Calibration with Equality of Opportunity
Description
A post-processing fairness technique that adjusts model predictions to achieve equal true positive rates across protected groups whilst maintaining calibration within each group. The method addresses fairness by ensuring that qualified individuals from different demographic groups have equal chances of receiving positive predictions, whilst preserving the meaning of probability scores within each group. This technique attempts to balance the competing objectives of group fairness and accurate probability estimation.
Example Use Cases
Fairness
Adjusting a loan approval model to ensure that qualified applicants from different ethnic backgrounds have equal approval rates, whilst maintaining that a 70% predicted repayment probability means the same thing for each ethnic group in practice.
Transparency
Post-processing a university admissions algorithm to equalise acceptance rates for qualified students across gender groups, whilst ensuring the predicted success scores remain well-calibrated within each gender to support transparent decision-making.
Reliability
Calibrating a medical diagnosis model to maintain equal detection rates for a disease across different age groups whilst preserving the reliability of risk scores, ensuring that a 30% risk prediction accurately reflects actual disease occurrence within each age group.
Limitations
- Fundamental mathematical incompatibility exists between perfect calibration and exact equality of opportunity, except in highly constrained special cases.
- May reduce overall model accuracy or calibration when forcing equal true positive rates across groups with genuinely different base rates.
- Requires access to sensitive attributes during post-processing, which may not be available or legally permissible in all contexts.
- The technique only addresses one aspect of fairness (true positive rates) and may allow disparities in false positive rates between groups.
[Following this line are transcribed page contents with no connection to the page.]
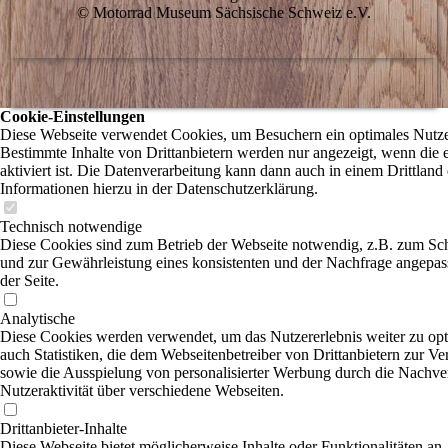
© Motorrad Museum Sächsische Schweiz e.V.
Cookie-Einstellungen
Diese Webseite verwendet Cookies, um Besuchern ein optimales Nutzer
Bestimmte Inhalte von Drittanbietern werden nur angezeigt, wenn die
aktiviert ist. Die Datenverarbeitung kann dann auch in einem Drittland 
Informationen hierzu in der Datenschutzerklärung.
Technisch notwendige
Diese Cookies sind zum Betrieb der Webseite notwendig, z.B. zum Sc
und zur Gewährleistung eines konsistenten und der Nachfrage angepas
der Seite.
Analytische
Diese Cookies werden verwendet, um das Nutzererlebnis weiter zu opti
auch Statistiken, die dem Webseitenbetreiber von Drittanbietern zur Ve
sowie die Ausspielung von personalisierter Werbung durch die Nachve
Nutzeraktivität über verschiedene Webseiten.
Drittanbieter-Inhalte
Diese Webseite bietet möglicherweise Inhalte oder Funktionalitäten an,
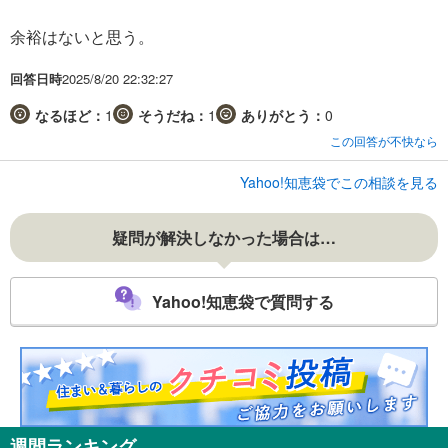
余裕はないと思う。
回答日時
2025/8/20 22:32:27
なるほど：
1
そうだね：
1
ありがとう：
0
この回答が不快なら
Yahoo!知恵袋でこの相談を見る
疑問が解決しなかった場合は…
Yahoo!知恵袋で質問する
週間ランキング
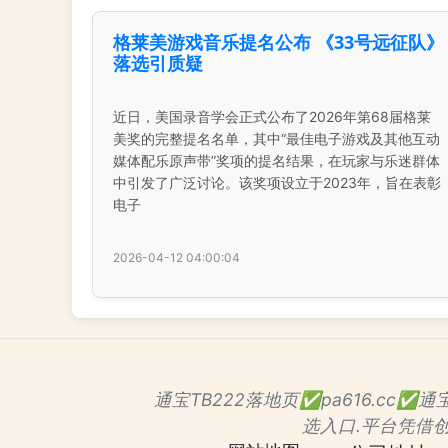
格莱美游戏音乐提名公布 《33号远征队》
落选引质疑
近日，美国录音学会正式公布了2026年第68届格莱
美奖的完整提名名单，其中“最佳电子游戏及其他互动
媒体配乐原声带”奖项的提名结果，在玩家与乐迷群体
中引发了广泛讨论。该奖项设立于2023年，旨在表彰
电子
2026-04-12 04:00:04
通宝TB222落地页✅pa616.cc
选入口.平台凭借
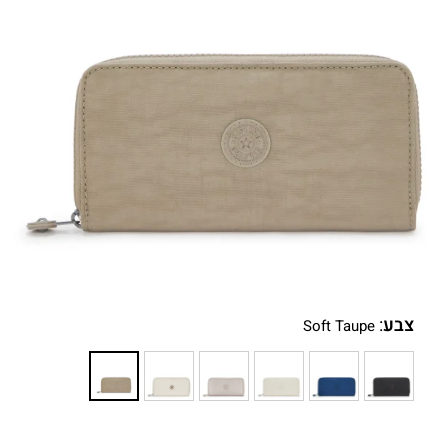
צבע
:
Soft Taupe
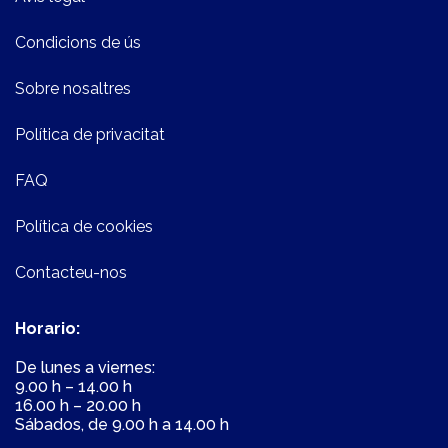
Condicions de ús
Sobre nosaltres
Política de privacitat
FAQ
Política de cookies
Contacteu-nos
Horario:
De lunes a viernes:
9.00 h – 14.00 h
16.00 h – 20.00 h
Sábados, de 9.00 h a 14.00 h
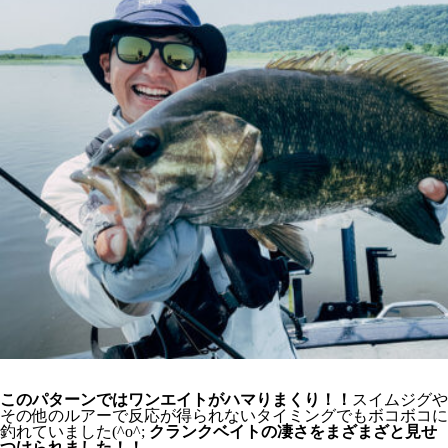
このパターンではワンエイトがハマりまくり！！
スイムジグや
その他のルアーで反応が得られないタイミングでもボコボコに
釣れていました(^o^;
クランクベイトの凄さをまざまざと見せ
つけられました！！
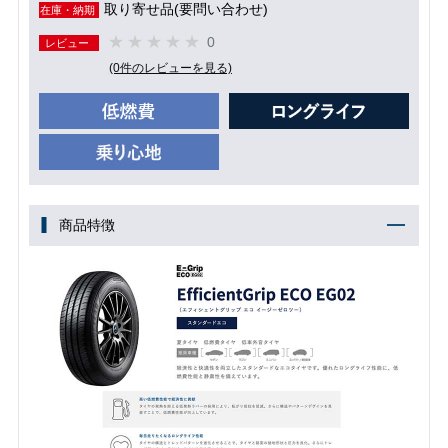
取り寄せ品(要問い合わせ)
在庫・納期
0
レビュー
(0件のレビューを見る)
商品特徴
- Post-processing approaches cannot address biases inherent in the training data or model architecture, only adjust final predictions.
Resources
Research Papers
On Fairness and Calibration
The machine learning community has become increasingly concerned with the potential for bias and discrimination in predictive models. This has motivated a growing line of work on what it means for a classification procedure to be "fair." In this paper, we investigate the tension between minimizing error disparity across different population groups while maintaining calibrated probability estimates. We show that calibration is compatible only with a single error constraint (i.e. equal false-negatives rates across groups), and show that any algorithm that satisfies this relaxation is no better than randomizing a percentage of predictions for an existing classifier. These unsettling findings, which extend and generalize existing results, are empirically confirmed on several datasets.
Equality of Opportunity in Supervised Learning
We propose a criterion for discrimination against a specified sensitive attribute in supervised learning, where the goal is to predict some target based on available features. Assuming data about the predictor, target, and membership in the protected group are available, we show how to optimally adjust any learned predictor so as to remove discrimination according to our definition. Our framework also improves incentives by shifting the cost of poor classification from disadvantaged groups to the decision maker, who can respond by improving the classification accuracy. In line with other studies, our notion is oblivious: it depends only on the joint statistics of the predictor, the target and the protected attribute, but not on interpretation of individualfeatures. We study the inherent limits of defining and identifying biases based on such oblivious measures, outlining what can and cannot be inferred from different oblivious tests. We illustrate our notion using a case study of FICO credit scores.